In case coming to my website hasn't already told you this about me, my name is Samuel Coe.

I go by Sam.

I am from a small town in Illinois called Marion. Growing up in a rural, small town environment instilled in me a love of peace and the country, but also a desire for bigger, more exciting things. As I get older, I'm less inclined towards the city-pull that I once felt so strongly. Maybe it's because of the high levels of stress that I've already subjected myself to. Maybe it's simply because of changes in my life or getting older itself. I've also come to understand myself more-- I hate crowds.

From an early age I've had an affinity for gadgets and computers. As a young child I loved getting ahold of the TV remotes and, as I got older, learned to appreciate the family computer with all the goodness that Windows 95 had to offer. My father is a fairly accomplished artist and that's how the bread was won during my childhood, but when I was about 9 years old he decided to go to college. He studied Computer Science, and so computers and technology grew even more important in my young life. I developed an even greater fascination with computer software, hardware, and technology in general.

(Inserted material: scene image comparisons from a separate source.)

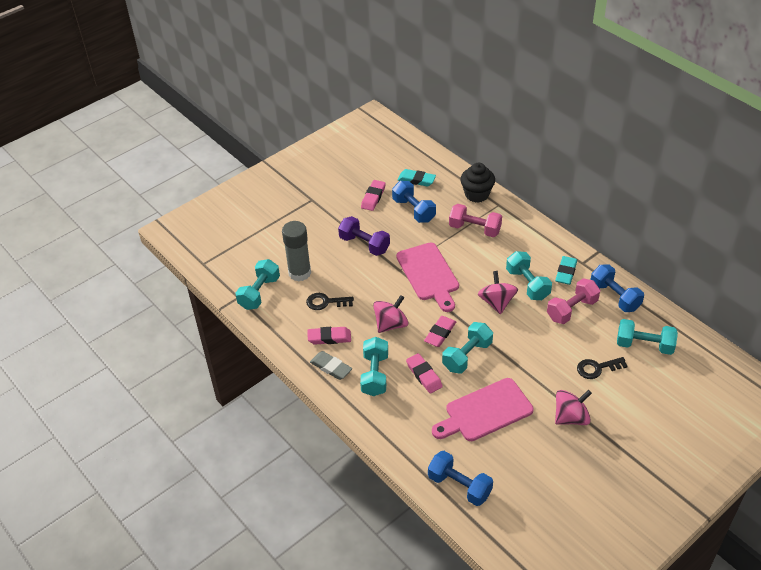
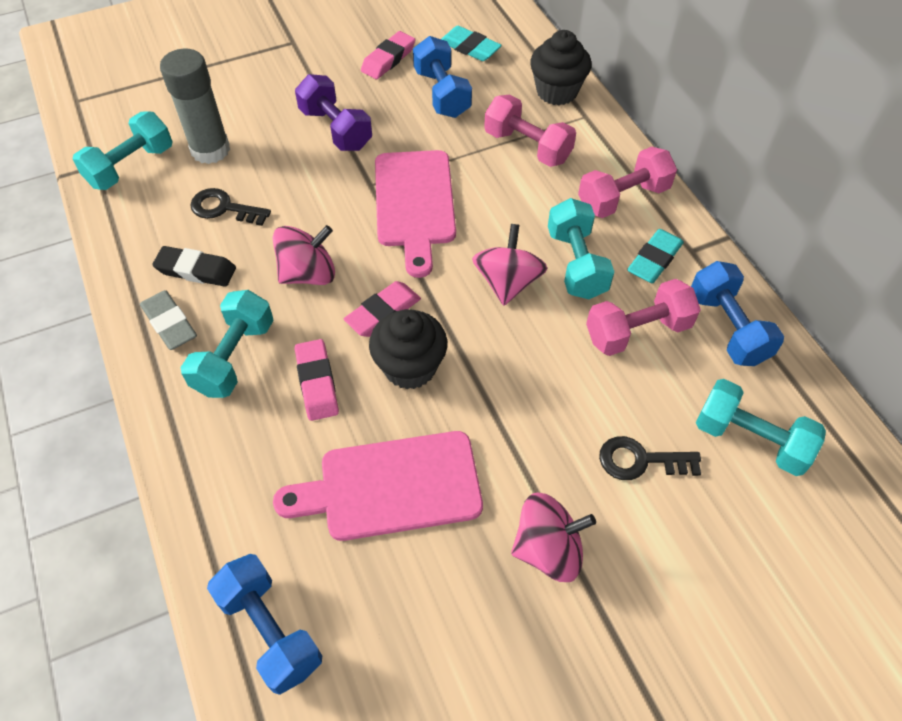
camera: 15 degrees right, 10 degrees up
pink eraser [308,327,351,344] -> black eraser [152,246,236,287]
turquoise dumbbell [442,322,493,374] -> black cupcake [369,309,447,389]
none -> pink dumbbell [578,147,677,218]

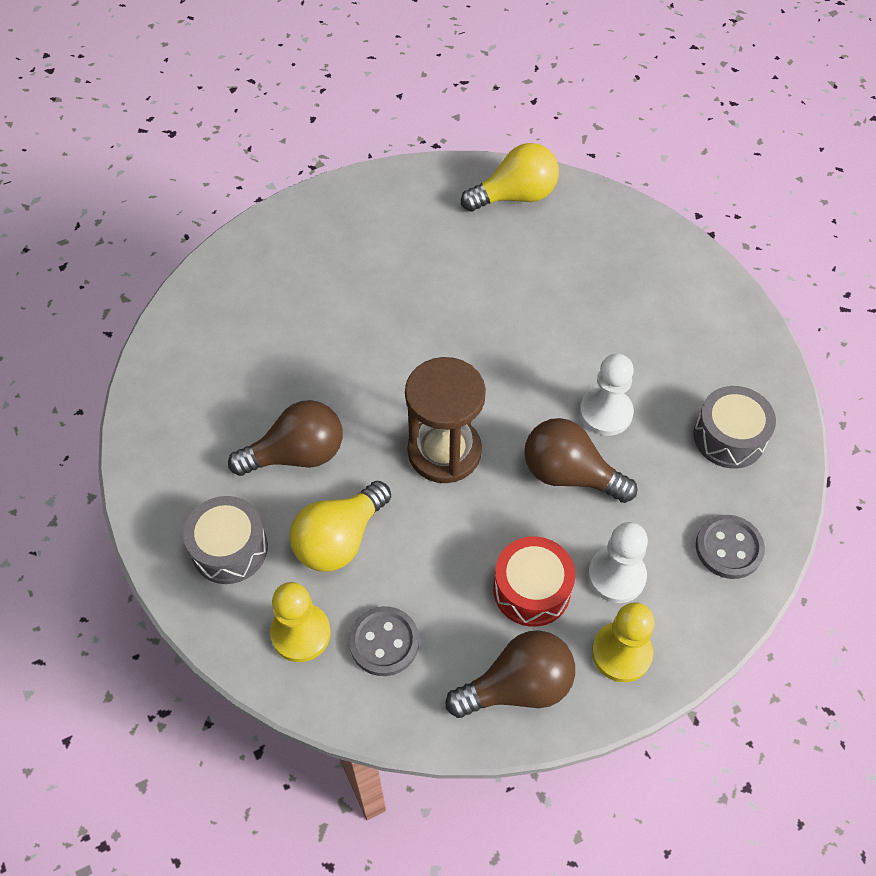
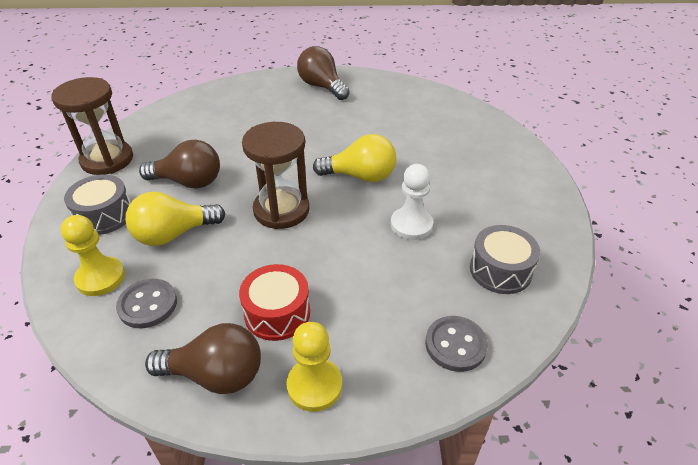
camera: 25 degrees right, 15 degrees down
yellow light bulb [461,143,559,212] -> yellow light bulb moved to [313,134,396,182]
brown light bulb [524,418,637,503] -> brown light bulb moved to [297,46,350,100]
white pawn [588,522,648,603] -> none
none -> brown hourglass [51,77,133,175]

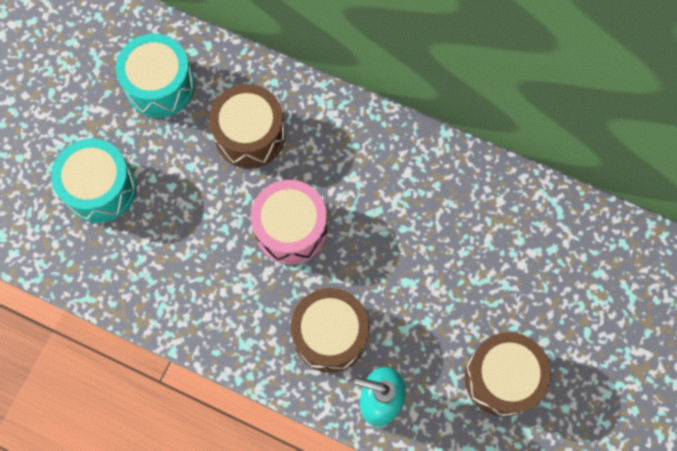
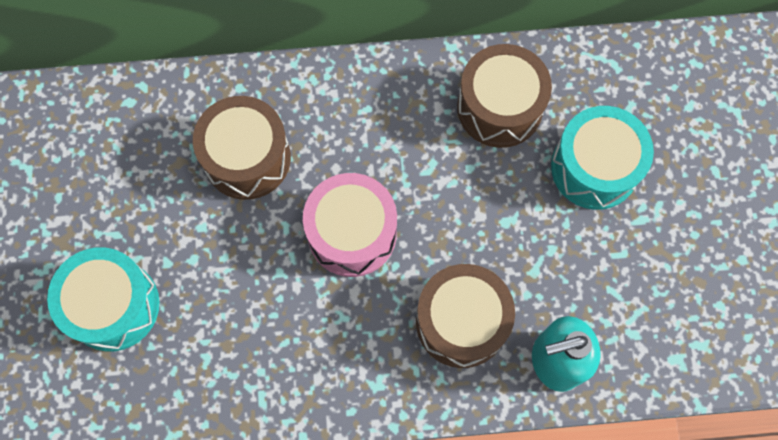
camera: 30 degrees left, 0 degrees up
turquoise drum [116,34,195,118] -> turquoise drum moved to [551,106,654,210]
brown drum [464,332,551,417] -> brown drum moved to [457,44,552,148]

During Keyboarding class I would finish early and work on projects from a Visual Studio book that our instructor happened to have lying around. As I entered my teens, my interest in building computers, tinkering with software (more as a consumer), and-- of course-- playing video games increased. What did not increase was my understanding of how all these things that I loved worked. I had plans from this early stage of my life to follow in my dad's steps and go into the field of Computer Science. Considering my future plans, it's strange that I look back and consider the stagnation of my development knowledge during the middle years of my life. I really don't know if it was lack of confidence in the "proper" direction to move or all the other worries of a typical teenager that left me dormant. Most likely some combination of the two.

The good news is that I came through this quiet stage of my life and took to my general future and my future in development with renewed fervor. By the time I started college at a local community college, I had prepared myself to have an accelerated start in my programming curriculum. When an advisement error had me skipping my first pre-requisite programming class, I was able to convince the instructor to allow me to prove that I had a solid enough grasp of the concepts to skip that class and advance to the one that I had mistakenly been registered for. This wonderful instructor spent her summer sending me assignments and reviewing them-- I still look back and marvel at what a wonderful example she is of what it means to truly be a teacher.

During my second year of college, I got my first job at a technology company that has a satellite office near my home town. They allowed me to work part-time hours and, though I wasn't a developer per-se, I was a technical analyst and there was plenty of development involved and I had my foot in the door for bigger opportunities.

Since then, I've been in various positions in technology-- analyst, lead, manager, engineer. At the time of this update, I'm working as a Software Engineer at Classpass, specializing in frontend web application development. I have a passion for all things in the field of development and find joy in sharing this passion with others.